Il y a encore un an, imaginer les Spurs en Finales NBA relevait du fantasme. Aujourd'hui, San Antonio n'est plus seulement une belle histoire ou une équipe d'avenir. Les Texans sont à quatre victoires d'un sixième titre NBA et disposent de nombreux arguments pour croire à leur destin.
Face aux Knicks, la mission s'annonce immense. Mais les Spurs ont déjà démontré tout au long de ces playoffs qu'ils étaient capables de faire mentir les pronostics.
Ils ont le meilleur joueur de la série
Les Finales NBA se décident souvent autour du joueur capable d'imposer sa volonté sur une série entière. Dans cette confrontation, ce joueur pourrait bien être Victor Wembanyama.
Le Français sort de playoffs exceptionnels et semble franchir un cap supplémentaire à chaque tour. Son impact ne se résume pas à ses points ou à ses contres. Il modifie totalement la façon dont les adversaires attaquent le cercle, oblige les défenses à constamment s'adapter et crée des espaces pour ses coéquipiers.
Les Knicks possèdent davantage de certitudes collectives, mais aucun joueur n'offre un plafond aussi élevé que celui de Wembanyama.
Ils viennent de survivre à la série la plus difficile possible
Alors que New York a traversé la Conférence Est sans véritablement trembler, les Spurs ont dû passer par le feu face au Thunder.
Menés, bousculés et parfois dominés, les Texans ont trouvé les ressources pour gagner deux matches couperets puis s'imposer dans un Game 7 à Oklahoma City. Ce type d'expérience forge souvent les futurs champions.
San Antonio sait désormais qu'il peut gagner dans n'importe quel contexte, y compris sur le parquet de l'équipe qui était considérée comme la favorite au titre.
Le collectif a énormément grandi
Au début de la saison, beaucoup voyaient encore les Spurs comme une équipe dépendante de son phénomène français. Ces playoffs ont raconté une autre histoire.
Stephon Castle a multiplié les séquences décisives, Devin Vassell a retrouvé son agressivité offensive, Julian Champagnie a signé plusieurs performances majeures et des joueurs de rotation comme Luke Kornet ou Keldon Johnson ont régulièrement apporté leur pierre à l'édifice.

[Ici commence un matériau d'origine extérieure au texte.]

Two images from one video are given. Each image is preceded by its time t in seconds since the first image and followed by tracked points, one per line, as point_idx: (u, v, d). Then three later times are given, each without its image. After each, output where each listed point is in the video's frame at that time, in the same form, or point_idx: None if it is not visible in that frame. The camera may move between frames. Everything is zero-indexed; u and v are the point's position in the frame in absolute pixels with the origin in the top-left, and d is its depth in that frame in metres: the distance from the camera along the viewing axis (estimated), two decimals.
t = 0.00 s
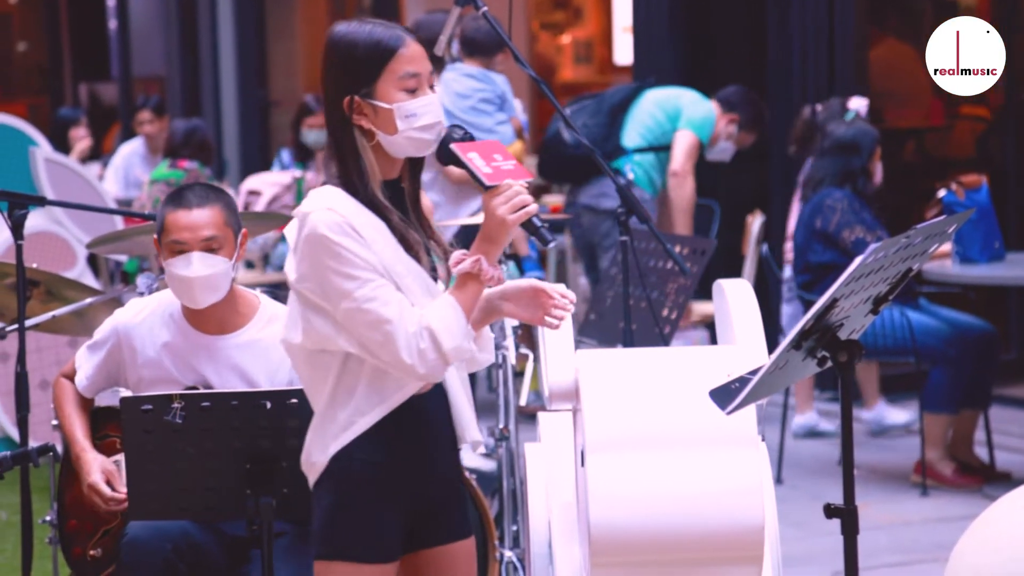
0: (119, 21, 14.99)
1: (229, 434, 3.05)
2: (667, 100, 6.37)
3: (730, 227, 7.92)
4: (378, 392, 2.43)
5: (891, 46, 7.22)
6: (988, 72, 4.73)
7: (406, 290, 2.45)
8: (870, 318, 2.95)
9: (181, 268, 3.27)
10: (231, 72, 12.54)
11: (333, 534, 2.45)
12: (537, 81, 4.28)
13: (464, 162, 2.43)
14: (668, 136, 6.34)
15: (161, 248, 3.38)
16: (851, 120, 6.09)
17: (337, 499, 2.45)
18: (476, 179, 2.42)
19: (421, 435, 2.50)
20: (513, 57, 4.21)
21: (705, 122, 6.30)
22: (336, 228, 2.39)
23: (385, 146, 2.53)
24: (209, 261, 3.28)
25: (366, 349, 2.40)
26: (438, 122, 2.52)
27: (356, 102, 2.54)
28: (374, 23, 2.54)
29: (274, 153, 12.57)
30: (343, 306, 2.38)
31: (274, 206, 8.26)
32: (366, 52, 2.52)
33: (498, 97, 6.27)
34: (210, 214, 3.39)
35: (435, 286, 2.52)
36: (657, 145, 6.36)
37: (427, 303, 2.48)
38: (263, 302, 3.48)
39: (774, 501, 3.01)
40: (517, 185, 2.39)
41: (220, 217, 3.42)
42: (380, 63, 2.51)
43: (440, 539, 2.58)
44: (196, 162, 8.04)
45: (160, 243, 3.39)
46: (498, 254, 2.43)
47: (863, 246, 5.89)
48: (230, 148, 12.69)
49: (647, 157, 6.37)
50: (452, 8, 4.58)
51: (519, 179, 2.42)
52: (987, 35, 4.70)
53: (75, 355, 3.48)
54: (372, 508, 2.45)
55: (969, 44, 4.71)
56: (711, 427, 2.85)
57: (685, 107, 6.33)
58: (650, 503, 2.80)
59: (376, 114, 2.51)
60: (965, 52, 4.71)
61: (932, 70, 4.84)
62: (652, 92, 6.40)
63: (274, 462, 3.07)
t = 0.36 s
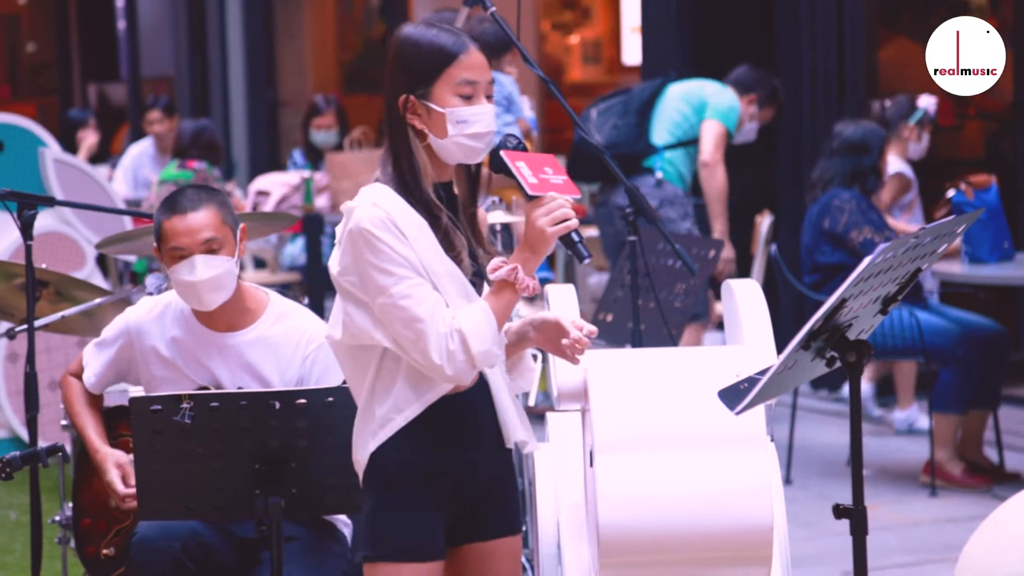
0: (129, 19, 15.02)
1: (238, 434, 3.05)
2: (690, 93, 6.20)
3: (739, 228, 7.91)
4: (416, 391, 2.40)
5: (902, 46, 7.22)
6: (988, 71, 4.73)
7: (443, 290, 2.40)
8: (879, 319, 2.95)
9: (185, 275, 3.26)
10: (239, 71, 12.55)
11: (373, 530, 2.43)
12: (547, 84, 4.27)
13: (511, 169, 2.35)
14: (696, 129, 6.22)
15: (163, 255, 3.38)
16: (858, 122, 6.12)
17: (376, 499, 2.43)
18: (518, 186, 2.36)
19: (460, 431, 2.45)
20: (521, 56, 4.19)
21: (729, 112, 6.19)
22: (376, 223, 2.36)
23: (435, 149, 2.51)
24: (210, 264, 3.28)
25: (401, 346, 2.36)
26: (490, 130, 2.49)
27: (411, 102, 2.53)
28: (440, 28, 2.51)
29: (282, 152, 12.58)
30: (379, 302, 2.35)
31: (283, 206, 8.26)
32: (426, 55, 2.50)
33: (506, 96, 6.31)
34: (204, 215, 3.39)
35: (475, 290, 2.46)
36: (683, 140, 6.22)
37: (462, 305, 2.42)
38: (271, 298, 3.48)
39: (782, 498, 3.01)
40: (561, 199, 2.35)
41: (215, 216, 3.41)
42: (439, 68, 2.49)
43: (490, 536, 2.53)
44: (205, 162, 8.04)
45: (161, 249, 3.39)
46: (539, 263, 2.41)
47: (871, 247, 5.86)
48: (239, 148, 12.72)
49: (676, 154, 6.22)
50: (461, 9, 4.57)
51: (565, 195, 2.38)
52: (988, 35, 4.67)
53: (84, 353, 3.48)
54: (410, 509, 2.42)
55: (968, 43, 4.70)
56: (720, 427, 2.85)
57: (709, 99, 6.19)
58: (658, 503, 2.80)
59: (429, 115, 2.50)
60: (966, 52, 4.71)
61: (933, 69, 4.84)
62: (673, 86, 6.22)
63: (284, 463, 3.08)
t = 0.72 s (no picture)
0: (136, 24, 15.02)
1: (245, 436, 3.05)
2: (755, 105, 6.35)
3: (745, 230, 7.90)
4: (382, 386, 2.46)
5: (906, 47, 7.17)
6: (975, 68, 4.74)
7: (411, 286, 2.46)
8: (887, 321, 2.94)
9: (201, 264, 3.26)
10: (247, 75, 12.56)
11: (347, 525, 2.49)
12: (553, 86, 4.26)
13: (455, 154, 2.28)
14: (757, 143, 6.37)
15: (180, 241, 3.37)
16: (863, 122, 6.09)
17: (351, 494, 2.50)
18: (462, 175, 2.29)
19: (433, 432, 2.49)
20: (528, 60, 4.19)
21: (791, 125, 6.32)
22: (350, 218, 2.46)
23: (426, 141, 2.52)
24: (230, 257, 3.27)
25: (366, 337, 2.44)
26: (481, 125, 2.48)
27: (405, 94, 2.56)
28: (438, 23, 2.56)
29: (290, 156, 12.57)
30: (348, 293, 2.45)
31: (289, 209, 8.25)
32: (421, 49, 2.54)
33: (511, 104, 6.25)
34: (227, 209, 3.39)
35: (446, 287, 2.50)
36: (745, 154, 6.39)
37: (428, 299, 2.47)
38: (279, 300, 3.47)
39: (789, 503, 3.01)
40: (504, 185, 2.32)
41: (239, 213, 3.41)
42: (433, 58, 2.52)
43: (475, 540, 2.53)
44: (212, 165, 8.05)
45: (179, 238, 3.39)
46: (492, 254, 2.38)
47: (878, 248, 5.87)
48: (245, 151, 12.72)
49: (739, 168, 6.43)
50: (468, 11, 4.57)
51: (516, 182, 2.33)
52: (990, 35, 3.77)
53: (93, 354, 3.49)
54: (377, 504, 2.47)
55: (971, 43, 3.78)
56: (727, 429, 2.85)
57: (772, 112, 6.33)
58: (665, 506, 2.79)
59: (421, 108, 2.53)
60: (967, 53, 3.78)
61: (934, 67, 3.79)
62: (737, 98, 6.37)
63: (290, 466, 3.08)
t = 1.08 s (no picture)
0: (140, 31, 15.01)
1: (249, 443, 3.06)
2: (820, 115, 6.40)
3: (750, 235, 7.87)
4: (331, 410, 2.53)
5: (909, 52, 7.14)
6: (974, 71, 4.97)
7: (357, 316, 2.52)
8: (889, 329, 2.94)
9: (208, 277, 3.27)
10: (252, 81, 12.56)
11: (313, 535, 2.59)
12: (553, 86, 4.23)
13: (443, 222, 2.29)
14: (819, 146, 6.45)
15: (181, 258, 3.38)
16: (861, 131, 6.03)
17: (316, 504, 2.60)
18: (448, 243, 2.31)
19: (396, 445, 2.59)
20: (532, 68, 4.18)
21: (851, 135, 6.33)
22: (303, 240, 2.50)
23: (388, 166, 2.63)
24: (237, 268, 3.29)
25: (313, 362, 2.51)
26: (444, 151, 2.60)
27: (367, 119, 2.65)
28: (400, 46, 2.64)
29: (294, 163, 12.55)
30: (295, 314, 2.51)
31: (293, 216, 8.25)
32: (385, 72, 2.63)
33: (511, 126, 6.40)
34: (228, 221, 3.40)
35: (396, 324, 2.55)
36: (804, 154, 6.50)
37: (375, 333, 2.53)
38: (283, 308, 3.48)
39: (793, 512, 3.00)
40: (486, 259, 2.41)
41: (239, 223, 3.43)
42: (397, 83, 2.62)
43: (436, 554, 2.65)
44: (216, 173, 8.05)
45: (180, 254, 3.39)
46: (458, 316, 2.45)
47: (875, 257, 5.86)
48: (250, 158, 12.72)
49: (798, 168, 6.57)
50: (471, 20, 4.56)
51: (496, 254, 2.39)
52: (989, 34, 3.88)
53: (98, 361, 3.48)
54: (341, 514, 2.57)
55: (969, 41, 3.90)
56: (729, 437, 2.84)
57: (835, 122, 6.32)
58: (669, 515, 2.79)
59: (384, 133, 2.63)
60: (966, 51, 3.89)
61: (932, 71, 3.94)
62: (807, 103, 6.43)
63: (293, 474, 3.07)
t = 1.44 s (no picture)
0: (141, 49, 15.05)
1: (249, 461, 3.06)
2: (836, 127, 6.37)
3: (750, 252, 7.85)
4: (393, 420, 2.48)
5: (910, 70, 7.03)
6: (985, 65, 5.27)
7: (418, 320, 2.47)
8: (891, 346, 2.95)
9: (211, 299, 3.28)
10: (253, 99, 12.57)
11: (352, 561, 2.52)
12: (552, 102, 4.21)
13: (490, 198, 2.46)
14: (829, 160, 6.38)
15: (190, 278, 3.39)
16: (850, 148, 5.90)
17: (352, 531, 2.52)
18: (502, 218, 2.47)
19: (430, 463, 2.55)
20: (532, 85, 4.17)
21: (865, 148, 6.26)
22: (356, 252, 2.44)
23: (410, 176, 2.60)
24: (242, 295, 3.30)
25: (372, 376, 2.44)
26: (466, 154, 2.58)
27: (385, 132, 2.61)
28: (405, 54, 2.60)
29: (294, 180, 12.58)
30: (352, 330, 2.42)
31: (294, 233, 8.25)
32: (395, 84, 2.59)
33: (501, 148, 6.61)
34: (239, 246, 3.39)
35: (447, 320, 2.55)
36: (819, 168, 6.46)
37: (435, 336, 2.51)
38: (282, 326, 3.49)
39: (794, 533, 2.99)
40: (540, 228, 2.45)
41: (249, 249, 3.42)
42: (412, 93, 2.58)
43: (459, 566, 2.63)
44: (216, 190, 8.05)
45: (188, 273, 3.39)
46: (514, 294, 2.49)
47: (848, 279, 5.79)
48: (252, 175, 12.72)
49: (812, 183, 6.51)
50: (473, 38, 4.56)
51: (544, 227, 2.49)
52: (985, 34, 4.79)
53: (98, 381, 3.48)
54: (383, 538, 2.51)
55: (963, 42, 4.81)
56: (730, 454, 2.83)
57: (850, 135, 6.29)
58: (669, 533, 2.79)
59: (405, 144, 2.59)
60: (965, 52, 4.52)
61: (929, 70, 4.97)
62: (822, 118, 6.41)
63: (294, 491, 3.07)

Cette équipe possède aujourd'hui davantage de ressources qu'elle n'en avait il y a quelques mois.
Leur défense peut étouffer n'importe qui
Lorsque les Spurs défendent avec l'intensité affichée face au Thunder, ils ressemblent à l'une des meilleures équipes de la ligue.

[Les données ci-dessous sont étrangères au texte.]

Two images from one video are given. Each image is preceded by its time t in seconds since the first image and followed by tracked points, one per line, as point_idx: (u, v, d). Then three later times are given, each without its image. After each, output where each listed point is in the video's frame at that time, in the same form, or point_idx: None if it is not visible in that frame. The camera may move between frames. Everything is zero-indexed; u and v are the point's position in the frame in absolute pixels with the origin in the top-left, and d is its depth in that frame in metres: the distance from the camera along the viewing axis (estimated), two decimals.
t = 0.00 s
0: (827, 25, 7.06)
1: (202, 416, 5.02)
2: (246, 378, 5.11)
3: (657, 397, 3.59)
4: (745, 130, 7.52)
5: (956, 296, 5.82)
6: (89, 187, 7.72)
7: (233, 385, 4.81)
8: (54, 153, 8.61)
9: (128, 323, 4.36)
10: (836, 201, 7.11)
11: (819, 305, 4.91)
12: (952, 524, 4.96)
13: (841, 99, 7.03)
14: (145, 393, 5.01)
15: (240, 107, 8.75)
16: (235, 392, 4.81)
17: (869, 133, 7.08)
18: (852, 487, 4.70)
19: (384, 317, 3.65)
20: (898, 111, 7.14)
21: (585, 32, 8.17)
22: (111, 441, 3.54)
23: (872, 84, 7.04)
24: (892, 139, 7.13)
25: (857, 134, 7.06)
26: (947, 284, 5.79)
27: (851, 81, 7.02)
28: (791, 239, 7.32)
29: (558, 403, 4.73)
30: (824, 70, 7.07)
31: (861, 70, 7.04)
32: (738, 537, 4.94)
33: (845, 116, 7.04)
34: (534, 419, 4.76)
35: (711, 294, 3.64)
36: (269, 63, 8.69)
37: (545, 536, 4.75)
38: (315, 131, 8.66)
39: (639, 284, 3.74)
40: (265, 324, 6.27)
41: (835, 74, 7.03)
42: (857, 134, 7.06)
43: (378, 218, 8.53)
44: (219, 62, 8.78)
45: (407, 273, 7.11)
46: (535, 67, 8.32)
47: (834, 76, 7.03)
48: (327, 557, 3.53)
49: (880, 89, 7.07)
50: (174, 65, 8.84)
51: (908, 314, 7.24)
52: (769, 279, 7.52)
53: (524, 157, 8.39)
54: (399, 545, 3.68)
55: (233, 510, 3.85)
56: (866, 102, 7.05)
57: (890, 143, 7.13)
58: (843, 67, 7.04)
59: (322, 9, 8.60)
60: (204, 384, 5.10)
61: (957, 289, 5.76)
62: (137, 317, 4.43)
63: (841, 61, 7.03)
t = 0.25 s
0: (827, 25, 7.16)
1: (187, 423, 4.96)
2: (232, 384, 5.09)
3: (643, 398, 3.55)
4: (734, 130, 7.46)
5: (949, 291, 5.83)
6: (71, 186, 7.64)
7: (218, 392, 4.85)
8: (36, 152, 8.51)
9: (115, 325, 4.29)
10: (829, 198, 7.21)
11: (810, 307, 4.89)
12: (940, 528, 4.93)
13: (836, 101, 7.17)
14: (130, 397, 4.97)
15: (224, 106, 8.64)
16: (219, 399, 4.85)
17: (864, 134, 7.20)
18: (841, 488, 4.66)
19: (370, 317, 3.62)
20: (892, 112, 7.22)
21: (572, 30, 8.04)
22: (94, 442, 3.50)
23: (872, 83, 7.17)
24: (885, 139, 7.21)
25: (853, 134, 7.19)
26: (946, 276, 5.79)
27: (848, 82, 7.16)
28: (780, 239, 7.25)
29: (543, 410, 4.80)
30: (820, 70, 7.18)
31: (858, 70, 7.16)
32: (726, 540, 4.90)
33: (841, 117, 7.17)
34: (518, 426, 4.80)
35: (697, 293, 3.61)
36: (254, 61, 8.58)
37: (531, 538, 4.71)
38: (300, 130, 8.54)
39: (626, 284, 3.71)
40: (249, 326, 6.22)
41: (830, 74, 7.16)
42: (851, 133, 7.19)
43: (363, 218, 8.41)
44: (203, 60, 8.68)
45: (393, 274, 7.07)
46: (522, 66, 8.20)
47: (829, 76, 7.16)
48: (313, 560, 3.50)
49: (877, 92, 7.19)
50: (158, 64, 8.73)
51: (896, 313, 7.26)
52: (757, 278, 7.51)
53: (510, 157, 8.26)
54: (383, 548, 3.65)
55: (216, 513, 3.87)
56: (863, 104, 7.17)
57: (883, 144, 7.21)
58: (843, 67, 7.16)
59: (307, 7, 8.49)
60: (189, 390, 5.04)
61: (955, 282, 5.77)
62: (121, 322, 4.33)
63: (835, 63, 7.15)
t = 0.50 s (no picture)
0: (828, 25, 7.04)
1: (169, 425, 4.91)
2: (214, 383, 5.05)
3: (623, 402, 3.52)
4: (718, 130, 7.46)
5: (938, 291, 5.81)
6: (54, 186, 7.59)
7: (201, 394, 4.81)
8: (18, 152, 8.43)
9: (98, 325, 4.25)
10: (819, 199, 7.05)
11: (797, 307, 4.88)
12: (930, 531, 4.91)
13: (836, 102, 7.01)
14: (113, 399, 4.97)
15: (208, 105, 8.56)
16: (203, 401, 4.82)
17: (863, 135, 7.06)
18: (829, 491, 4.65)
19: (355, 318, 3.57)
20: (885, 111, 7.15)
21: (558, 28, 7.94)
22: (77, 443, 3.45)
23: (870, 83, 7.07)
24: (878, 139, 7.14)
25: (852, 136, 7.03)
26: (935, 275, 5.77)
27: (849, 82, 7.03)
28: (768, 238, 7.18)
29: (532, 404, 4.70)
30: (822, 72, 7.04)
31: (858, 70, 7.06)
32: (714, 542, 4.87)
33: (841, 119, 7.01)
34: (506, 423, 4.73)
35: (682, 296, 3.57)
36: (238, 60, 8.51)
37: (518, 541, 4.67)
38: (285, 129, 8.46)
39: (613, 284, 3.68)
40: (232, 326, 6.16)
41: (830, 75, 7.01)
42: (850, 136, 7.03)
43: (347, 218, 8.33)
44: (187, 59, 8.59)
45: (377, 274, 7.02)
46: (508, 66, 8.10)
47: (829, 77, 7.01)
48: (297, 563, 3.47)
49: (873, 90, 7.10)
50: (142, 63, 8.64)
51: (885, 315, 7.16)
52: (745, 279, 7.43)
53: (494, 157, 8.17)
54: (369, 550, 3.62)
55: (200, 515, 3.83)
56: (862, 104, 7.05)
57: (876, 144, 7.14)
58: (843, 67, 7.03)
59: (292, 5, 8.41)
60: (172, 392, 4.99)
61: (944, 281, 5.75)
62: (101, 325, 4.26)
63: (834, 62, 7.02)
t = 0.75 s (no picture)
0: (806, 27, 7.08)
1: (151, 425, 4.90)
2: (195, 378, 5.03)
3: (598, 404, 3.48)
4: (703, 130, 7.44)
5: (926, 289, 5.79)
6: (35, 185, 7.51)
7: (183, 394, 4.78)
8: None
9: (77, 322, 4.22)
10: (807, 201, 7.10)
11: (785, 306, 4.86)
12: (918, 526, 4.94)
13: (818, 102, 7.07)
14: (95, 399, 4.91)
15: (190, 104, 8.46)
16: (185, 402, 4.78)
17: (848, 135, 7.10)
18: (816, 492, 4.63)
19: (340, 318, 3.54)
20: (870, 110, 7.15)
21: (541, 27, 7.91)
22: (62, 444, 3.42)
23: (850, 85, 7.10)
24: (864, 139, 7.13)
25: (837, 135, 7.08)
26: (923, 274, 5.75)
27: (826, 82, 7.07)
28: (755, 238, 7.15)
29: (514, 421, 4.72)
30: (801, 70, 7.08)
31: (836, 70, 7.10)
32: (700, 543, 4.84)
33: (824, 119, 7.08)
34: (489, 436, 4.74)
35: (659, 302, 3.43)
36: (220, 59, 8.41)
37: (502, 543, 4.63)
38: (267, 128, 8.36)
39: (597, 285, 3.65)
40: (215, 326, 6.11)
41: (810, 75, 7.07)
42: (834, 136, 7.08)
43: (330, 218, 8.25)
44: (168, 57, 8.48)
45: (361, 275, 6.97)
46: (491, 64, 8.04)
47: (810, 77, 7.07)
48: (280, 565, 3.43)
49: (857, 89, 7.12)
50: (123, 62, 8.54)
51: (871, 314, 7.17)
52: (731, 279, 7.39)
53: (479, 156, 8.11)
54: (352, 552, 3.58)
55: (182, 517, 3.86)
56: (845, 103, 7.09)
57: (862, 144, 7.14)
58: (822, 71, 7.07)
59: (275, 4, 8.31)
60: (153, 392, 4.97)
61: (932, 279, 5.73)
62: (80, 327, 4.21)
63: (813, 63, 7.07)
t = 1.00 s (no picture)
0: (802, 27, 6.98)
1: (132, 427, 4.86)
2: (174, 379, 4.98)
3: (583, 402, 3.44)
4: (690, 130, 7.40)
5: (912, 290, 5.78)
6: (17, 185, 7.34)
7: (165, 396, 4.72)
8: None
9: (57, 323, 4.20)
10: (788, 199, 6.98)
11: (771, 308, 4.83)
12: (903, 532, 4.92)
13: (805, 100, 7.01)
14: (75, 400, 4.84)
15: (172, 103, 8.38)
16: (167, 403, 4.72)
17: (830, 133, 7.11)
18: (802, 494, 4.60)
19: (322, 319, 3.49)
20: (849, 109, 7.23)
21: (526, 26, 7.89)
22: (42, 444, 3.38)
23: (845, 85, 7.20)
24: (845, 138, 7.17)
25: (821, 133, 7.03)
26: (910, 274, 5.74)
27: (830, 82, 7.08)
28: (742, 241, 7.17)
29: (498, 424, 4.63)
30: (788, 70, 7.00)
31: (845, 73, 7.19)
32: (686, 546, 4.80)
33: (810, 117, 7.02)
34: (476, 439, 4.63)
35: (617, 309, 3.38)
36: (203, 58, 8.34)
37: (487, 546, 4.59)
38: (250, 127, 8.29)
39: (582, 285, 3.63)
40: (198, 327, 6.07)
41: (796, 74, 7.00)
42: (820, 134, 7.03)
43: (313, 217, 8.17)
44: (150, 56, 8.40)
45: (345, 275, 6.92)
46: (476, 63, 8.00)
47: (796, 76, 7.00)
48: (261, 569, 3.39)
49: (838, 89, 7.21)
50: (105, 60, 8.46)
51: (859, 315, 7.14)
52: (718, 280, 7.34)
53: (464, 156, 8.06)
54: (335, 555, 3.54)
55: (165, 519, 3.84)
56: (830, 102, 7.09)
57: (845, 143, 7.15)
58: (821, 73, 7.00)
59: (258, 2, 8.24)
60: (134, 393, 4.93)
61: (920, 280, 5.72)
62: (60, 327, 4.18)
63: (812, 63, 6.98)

La présence de Wembanyama dans la raquette permet aux extérieurs de jouer de manière beaucoup plus agressive sur les lignes de passe. Les rotations sont plus rapides, les aides plus longues et les adversaires finissent souvent par modifier leur sélection de tirs.
Les Knicks disposent de nombreuses armes offensives, mais San Antonio possède les profils nécessaires pour compliquer la vie de Jalen Brunson, Mikal Bridges ou Karl-Anthony Towns.
Ils n'ont rien à perdre
La pression repose en grande partie sur les épaules des Knicks.
New York attend un titre depuis plus de cinquante ans. Toute la ville rêve d'un sacre historique. À l'inverse, les Spurs arrivent avec une forme de légèreté. Leur présence à ce stade constitue déjà un exploit aux yeux de nombreux observateurs.
Cette position d'outsider assumé leur permet d'évoluer avec davantage de liberté et d'insouciance. Victor Wembanyama et les siens donnent l’impression que ce n’est que la première de nombreuses présences en Finales NBA à venir. Pour New York, cela ressemble plus à une petite fenêtre entrouverte sur 2 ou 3 ans.
Parce que les grandes histoires commencent souvent comme celle-ci
Un jeune phénomène générationnel. Une équipe annoncée en avance sur son calendrier. Une série remportée face aux champions en titre. Des joueurs de complément qui se révèlent au meilleur moment.
Les ingrédients rappellent certaines des plus belles épopées de l'histoire de la NBA.
Personne n'imaginait les Spurs aussi vite à ce niveau. Pourtant, ils sont là. Et si cette saison devait marquer le début d'une dynastie, il ne serait finalement pas si surprenant que le premier chapitre se termine par un titre dès aujourd'hui.